J'étais à Nanterre en sociologie en 1967 et 1968. La grève de 1967 nous a beaucoup occupés mais surtout les cours de Kurt Wolff qui venait de l’Université Brandeis (Massachussetts) et qui parlait de Berkeley et d'Angela Davis. Nous nous battions avec Philippe Meyer pour éviter d'avoir trop de séminaires de psychologie sociale. Maisonneuve nous ennuyait.
Comment savoir ce qui resterait dans l'histoire et ce qui ne resterait pas ?
Finalement, nous nous sommes très doucement aperçus qu'il se passait quelque chose de grave. J'ai été invitée à l'École nationale d’administration (ENA) pour expliquer à la direction très intéressée par le mouvement ce que nous faisions. Bizarrement, ces hauts fonctionnaires ne semblaient pas tant que ça au courant. Je suis allée aussi voir un juriste, Gérard Lyon-Caen, avec Dany Cohn-Bendit pour nous renseigner sur son problème… de nationalité.

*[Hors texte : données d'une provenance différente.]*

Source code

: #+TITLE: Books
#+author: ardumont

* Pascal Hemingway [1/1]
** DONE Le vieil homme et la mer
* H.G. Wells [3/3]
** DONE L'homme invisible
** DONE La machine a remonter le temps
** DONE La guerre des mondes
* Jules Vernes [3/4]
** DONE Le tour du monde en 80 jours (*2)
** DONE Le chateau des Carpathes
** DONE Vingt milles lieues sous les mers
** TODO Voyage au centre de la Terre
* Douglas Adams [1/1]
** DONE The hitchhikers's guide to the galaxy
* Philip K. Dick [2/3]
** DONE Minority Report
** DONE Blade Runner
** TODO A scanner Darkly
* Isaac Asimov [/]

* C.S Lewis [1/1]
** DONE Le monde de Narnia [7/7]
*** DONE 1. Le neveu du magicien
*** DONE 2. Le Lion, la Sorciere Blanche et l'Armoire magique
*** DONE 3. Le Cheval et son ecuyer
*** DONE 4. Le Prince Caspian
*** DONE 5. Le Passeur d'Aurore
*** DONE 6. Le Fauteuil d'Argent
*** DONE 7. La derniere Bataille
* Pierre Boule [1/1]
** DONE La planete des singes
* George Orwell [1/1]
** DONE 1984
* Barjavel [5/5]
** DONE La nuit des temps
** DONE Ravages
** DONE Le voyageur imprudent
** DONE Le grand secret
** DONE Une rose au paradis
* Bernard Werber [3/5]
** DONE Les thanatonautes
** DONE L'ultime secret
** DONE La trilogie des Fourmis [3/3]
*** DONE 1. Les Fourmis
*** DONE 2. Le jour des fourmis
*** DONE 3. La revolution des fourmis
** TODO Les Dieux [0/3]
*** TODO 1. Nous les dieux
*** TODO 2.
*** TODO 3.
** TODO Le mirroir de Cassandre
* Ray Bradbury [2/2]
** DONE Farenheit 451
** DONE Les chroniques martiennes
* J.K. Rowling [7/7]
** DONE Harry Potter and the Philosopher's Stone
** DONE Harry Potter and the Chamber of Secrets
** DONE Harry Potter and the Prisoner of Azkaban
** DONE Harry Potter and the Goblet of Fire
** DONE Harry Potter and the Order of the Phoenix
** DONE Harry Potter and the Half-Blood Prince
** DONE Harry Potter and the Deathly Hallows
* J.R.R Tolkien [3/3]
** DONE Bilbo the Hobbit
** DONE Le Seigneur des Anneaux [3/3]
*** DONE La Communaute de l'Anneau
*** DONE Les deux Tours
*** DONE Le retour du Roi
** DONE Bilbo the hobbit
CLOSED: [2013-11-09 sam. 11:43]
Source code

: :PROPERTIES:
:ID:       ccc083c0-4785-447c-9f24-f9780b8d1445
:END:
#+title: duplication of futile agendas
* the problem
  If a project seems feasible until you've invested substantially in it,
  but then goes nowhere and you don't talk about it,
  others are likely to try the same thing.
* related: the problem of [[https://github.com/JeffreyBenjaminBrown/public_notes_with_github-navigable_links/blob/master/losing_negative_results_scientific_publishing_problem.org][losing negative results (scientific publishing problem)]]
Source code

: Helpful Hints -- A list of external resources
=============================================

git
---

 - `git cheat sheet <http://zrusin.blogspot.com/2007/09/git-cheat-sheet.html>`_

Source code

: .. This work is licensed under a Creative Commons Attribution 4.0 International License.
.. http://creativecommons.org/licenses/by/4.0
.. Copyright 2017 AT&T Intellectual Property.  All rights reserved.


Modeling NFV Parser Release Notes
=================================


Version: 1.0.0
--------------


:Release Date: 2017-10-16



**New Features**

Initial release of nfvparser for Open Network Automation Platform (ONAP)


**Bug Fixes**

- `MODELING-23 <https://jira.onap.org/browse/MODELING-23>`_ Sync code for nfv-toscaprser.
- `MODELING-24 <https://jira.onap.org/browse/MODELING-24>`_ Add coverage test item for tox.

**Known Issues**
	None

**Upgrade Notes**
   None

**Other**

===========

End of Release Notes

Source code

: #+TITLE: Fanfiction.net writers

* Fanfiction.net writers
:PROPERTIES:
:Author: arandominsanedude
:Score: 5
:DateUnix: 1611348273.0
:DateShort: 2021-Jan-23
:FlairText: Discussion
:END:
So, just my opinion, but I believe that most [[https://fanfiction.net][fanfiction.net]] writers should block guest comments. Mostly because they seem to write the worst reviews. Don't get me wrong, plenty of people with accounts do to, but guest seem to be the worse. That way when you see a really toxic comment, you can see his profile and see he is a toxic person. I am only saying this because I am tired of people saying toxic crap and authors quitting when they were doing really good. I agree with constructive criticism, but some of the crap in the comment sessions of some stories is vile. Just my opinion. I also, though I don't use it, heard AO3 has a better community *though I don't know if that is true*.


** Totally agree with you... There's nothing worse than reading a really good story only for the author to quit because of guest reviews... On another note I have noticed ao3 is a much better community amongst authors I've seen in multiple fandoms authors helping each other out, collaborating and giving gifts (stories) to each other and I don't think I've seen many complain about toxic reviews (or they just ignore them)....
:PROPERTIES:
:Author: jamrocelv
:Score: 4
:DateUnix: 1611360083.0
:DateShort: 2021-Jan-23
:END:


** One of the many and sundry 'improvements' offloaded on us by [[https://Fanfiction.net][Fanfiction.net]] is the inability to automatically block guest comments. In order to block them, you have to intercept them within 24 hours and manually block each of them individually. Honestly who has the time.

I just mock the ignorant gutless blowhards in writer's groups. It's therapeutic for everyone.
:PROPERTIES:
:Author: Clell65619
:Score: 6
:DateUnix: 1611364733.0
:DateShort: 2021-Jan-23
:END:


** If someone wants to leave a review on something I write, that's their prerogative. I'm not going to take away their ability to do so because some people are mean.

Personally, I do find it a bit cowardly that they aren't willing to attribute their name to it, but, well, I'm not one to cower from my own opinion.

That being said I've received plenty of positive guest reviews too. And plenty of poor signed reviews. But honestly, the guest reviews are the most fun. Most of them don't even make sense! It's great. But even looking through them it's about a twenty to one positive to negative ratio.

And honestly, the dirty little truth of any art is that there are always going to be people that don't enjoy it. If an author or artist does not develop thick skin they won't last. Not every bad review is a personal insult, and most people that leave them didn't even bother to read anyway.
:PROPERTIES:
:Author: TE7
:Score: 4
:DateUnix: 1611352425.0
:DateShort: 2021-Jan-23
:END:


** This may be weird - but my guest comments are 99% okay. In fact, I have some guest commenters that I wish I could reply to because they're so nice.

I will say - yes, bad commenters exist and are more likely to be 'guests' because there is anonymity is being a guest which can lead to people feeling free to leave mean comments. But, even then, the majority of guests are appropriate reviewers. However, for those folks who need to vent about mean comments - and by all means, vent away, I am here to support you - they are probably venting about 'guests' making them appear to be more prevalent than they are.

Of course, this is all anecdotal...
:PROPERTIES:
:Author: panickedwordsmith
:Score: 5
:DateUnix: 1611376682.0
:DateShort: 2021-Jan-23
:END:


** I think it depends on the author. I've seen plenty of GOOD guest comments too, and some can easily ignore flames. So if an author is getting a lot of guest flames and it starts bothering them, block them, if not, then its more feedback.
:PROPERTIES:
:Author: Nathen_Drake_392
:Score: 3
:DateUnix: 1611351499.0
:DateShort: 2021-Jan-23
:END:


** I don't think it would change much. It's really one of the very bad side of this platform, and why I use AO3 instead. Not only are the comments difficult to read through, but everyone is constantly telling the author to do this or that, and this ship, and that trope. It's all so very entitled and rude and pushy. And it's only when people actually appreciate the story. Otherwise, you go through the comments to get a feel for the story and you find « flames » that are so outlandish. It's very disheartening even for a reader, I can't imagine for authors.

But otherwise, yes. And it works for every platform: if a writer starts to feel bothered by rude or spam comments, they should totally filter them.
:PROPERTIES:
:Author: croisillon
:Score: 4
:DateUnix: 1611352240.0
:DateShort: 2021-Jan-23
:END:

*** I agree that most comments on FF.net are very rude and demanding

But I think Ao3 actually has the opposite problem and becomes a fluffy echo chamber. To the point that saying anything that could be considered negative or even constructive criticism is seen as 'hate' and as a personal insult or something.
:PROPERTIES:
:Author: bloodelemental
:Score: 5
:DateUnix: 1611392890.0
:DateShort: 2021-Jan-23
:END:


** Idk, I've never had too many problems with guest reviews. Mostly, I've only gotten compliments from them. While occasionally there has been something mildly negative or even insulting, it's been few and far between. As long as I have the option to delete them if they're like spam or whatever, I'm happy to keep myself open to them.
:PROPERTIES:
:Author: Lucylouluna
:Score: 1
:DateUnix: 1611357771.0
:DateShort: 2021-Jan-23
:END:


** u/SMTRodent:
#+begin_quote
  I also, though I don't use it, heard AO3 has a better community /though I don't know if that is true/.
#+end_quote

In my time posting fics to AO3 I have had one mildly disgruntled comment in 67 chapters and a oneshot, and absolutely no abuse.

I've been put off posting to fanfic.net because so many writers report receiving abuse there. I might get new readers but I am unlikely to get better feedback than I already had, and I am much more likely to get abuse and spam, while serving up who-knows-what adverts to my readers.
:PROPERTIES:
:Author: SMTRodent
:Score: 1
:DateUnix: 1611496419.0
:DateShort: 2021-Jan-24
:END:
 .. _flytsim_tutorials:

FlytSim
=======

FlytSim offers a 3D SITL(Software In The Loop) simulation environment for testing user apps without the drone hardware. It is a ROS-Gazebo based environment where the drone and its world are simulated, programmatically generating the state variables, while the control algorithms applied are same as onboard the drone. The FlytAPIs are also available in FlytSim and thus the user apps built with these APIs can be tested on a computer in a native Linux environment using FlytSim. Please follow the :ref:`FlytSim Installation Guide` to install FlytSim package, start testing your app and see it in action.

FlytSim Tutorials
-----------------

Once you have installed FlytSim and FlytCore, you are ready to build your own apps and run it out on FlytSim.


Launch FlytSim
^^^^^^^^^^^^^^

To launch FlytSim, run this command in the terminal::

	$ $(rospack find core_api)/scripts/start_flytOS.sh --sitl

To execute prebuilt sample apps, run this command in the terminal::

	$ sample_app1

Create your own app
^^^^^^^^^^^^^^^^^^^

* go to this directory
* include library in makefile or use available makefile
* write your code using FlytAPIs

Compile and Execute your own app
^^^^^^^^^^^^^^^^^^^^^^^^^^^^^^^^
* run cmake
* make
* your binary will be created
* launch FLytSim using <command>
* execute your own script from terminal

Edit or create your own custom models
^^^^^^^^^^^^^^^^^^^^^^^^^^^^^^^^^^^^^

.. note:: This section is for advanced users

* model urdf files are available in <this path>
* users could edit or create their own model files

Quelques mois plus tard, ce même juriste m'a demandé si c'était bien avec Dany Cohn-Bendit que j'étais allé le voir !!
Quelques camarades étaient assez réservés pour s'engager, même si ensuite ils ont crié qu'ils en avaient été. À Renault, fin mai, personne n'a voulu m'accompagner sauf mon père, un vieux résistant. Nous étions derrière les grilles de Billancourt et je me sentais un peu honteuse et désespérée.
Au milieu des sociologues et évidemment à côté de Dany Cohn-Bendit et de ses camarades et de bien d'autres, j'assistais aux assemblées générales, j'allais péniblement en solex ou en vélo à Paris et je faisais des tâches qui revenaient « de droit » aux femmes : accueil téléphonique et contacts avec l'étranger car je baragouinais mieux que d'autres.
J'ai eu la chance de partir en Angleterre quand la France commençait à se lasser. Des camarades cachaient de la drogue dans leurs chaussettes, cela me déplaisait, c'était léger face aux événements. Nous nous prenions pour Lafayette. À la LSE avec Geismar et Dany Cohn-Bendit, les étudiants sont restés de glace. À l'université de Kent, ils ont été plus réceptifs. Mais très vite nous avons su qu'il fallait reprendre dare-dare le bateau et passer par la Belgique. Le général avait repris les rênes.
À la fin du mois de juin, nous courrions après nos professeurs pour faire valider nos examens car pendant ces longs mois agités, nous travaillions et l'action venait nourrir nos lectures arides. Henri Raymond, qui disait qu'il ne méritait pas son salaire, vu qu'il n'avait pas pu enseigner, a loué pour ses étudiants une villa pour que nous apprenions à faire des exposés. Il était génial.
Dany Cohn-Bendit ayant eu la bonne idée de pousser le ministre dans la piscine[1], nous nous vîmes offrir trois mois au Québec avec des bourses mirifiques de 7 dollars par jour à l'OFQJ pour étudier le développement local en Gaspésie. Philippe Meyer était dans le groupe et proposait des entretiens à des journalistes. À l'université de Montréal, on entendait la radio de la fac dire : « Attention, il y a des révolutionnaires dans l'université. »
Ensuite je suis devenue sociologue et même professeur : 40 ans de sociologie et je continue.
[1] En réalité, lors de l’inauguration officielle de la piscine de la faculté de Nanterre le 8 janvier 1968, le ministre de la Jeunesse et des Sports François Missoffe a été simplement pris à partie par Daniel Cohn-Bendit, qui lui reprocha l’éviction de la question de la sexualité dans le Livre blanc sur la jeunesse que le ministre venait de publier.